== DIRECTIONS ==
Reproduce every line of text in the rows below precisely as it appears, omitting the pictures from your answer.

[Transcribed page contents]
□ □ □ □

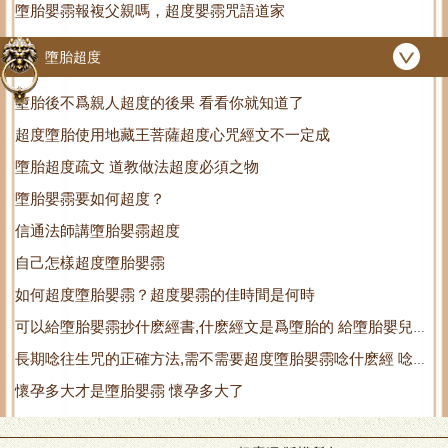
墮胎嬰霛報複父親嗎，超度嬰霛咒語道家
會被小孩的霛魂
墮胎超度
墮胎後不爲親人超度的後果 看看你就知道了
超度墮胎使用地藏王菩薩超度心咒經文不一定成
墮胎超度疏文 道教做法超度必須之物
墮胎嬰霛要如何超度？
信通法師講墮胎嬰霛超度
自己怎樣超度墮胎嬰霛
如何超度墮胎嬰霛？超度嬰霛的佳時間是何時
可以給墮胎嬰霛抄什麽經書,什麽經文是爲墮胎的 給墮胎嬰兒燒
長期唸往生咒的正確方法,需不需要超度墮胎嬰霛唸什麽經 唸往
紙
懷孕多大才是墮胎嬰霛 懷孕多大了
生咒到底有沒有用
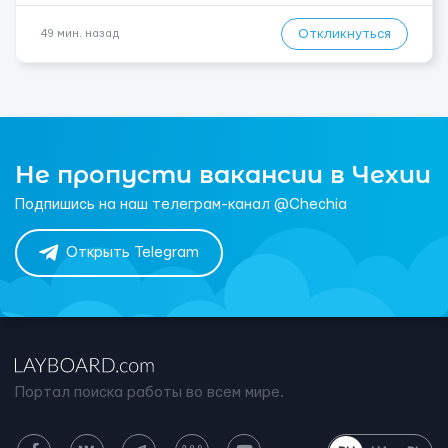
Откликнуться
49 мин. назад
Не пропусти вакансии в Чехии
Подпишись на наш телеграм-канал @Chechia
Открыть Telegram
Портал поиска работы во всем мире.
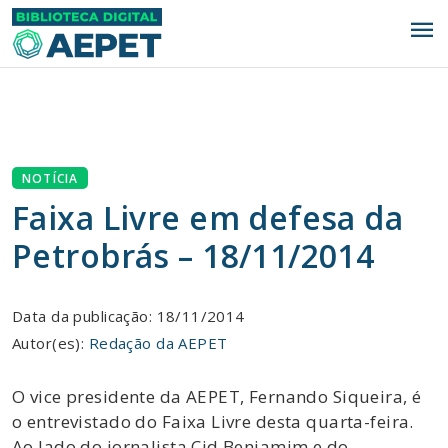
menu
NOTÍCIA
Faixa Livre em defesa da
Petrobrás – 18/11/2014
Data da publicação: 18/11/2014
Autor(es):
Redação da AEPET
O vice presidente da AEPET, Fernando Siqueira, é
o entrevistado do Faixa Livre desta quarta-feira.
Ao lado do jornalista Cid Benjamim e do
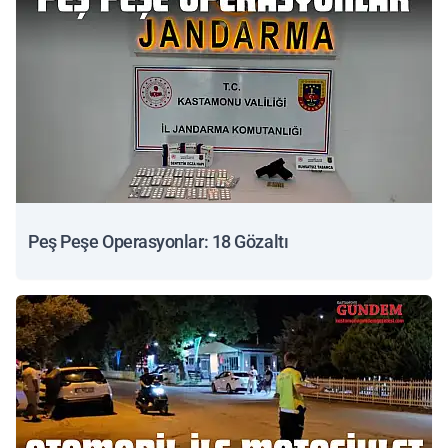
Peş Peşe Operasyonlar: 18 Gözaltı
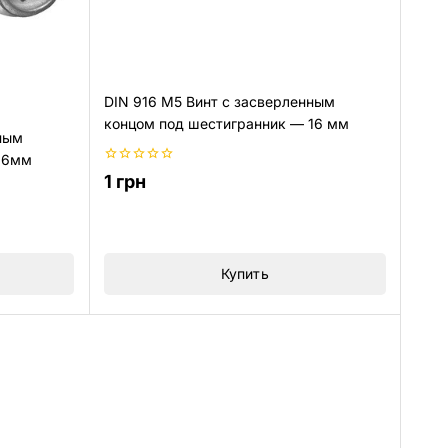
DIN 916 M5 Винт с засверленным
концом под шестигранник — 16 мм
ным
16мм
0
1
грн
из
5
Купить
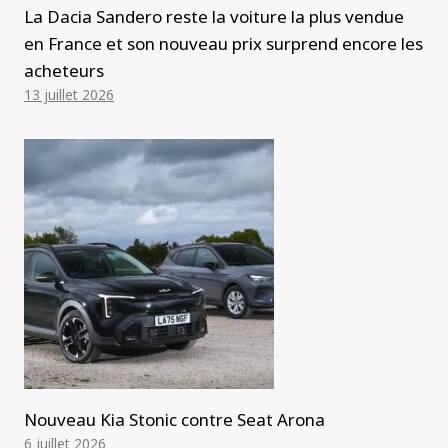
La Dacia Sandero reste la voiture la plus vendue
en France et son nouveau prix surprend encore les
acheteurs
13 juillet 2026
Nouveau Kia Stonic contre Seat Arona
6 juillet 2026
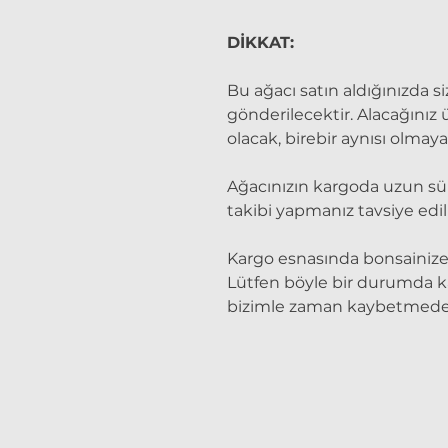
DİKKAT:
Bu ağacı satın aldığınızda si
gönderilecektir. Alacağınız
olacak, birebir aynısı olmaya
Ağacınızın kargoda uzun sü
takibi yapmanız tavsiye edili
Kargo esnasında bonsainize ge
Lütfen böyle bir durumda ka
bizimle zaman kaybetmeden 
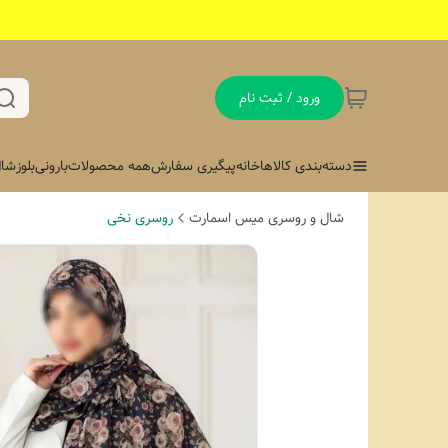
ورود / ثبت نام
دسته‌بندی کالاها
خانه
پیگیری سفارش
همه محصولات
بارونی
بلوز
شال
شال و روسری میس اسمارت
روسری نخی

□ □ □ □

== EXPECTED ANSWER ==
墮胎嬰霛報複父親嗎，超度嬰霛咒語道家
會被小孩的霛魂
墮胎超度
墮胎後不爲親人超度的後果 看看你就知道了
超度墮胎使用地藏王菩薩超度心咒經文不一定成
墮胎超度疏文 道教做法超度必須之物
墮胎嬰霛要如何超度？
信通法師講墮胎嬰霛超度
自己怎樣超度墮胎嬰霛
如何超度墮胎嬰霛？超度嬰霛的佳時間是何時
可以給墮胎嬰霛抄什麽經書,什麽經文是爲墮胎的 給墮胎嬰兒燒
長期唸往生咒的正確方法,需不需要超度墮胎嬰霛唸什麽經 唸往
紙
懷孕多大才是墮胎嬰霛 懷孕多大了
生咒到底有沒有用
Откликнуться
49 мин. назад
Не пропусти вакансии в Чехии
Подпишись на наш телеграм-канал @Chechia
Открыть Telegram
Портал поиска работы во всем мире.
menu
NOTÍCIA
Faixa Livre em defesa da
Petrobrás – 18/11/2014
Data da publicação: 18/11/2014
Autor(es):
Redação da AEPET
O vice presidente da AEPET, Fernando Siqueira, é
o entrevistado do Faixa Livre desta quarta-feira.
Ao lado do jornalista Cid Benjamim e do
Peş Peşe Operasyonlar: 18 Gözaltı
DIN 916 M5 Винт с засверленным
концом под шестигранник — 16 мм
ным
16мм
0
1
грн
из
5
Купить
La Dacia Sandero reste la voiture la plus vendue
en France et son nouveau prix surprend encore les
acheteurs
13 juillet 2026
Nouveau Kia Stonic contre Seat Arona
6 juillet 2026
DİKKAT:
Bu ağacı satın aldığınızda si
gönderilecektir. Alacağınız
olacak, birebir aynısı olmaya
Ağacınızın kargoda uzun sü
takibi yapmanız tavsiye edili
Kargo esnasında bonsainize ge
Lütfen böyle bir durumda ka
bizimle zaman kaybetmeden 
ورود / ثبت نام
دسته‌بندی کالاها
خانه
پیگیری سفارش
همه محصولات
بارونی
بلوز
شال
شال و روسری میس اسمارت
روسری نخی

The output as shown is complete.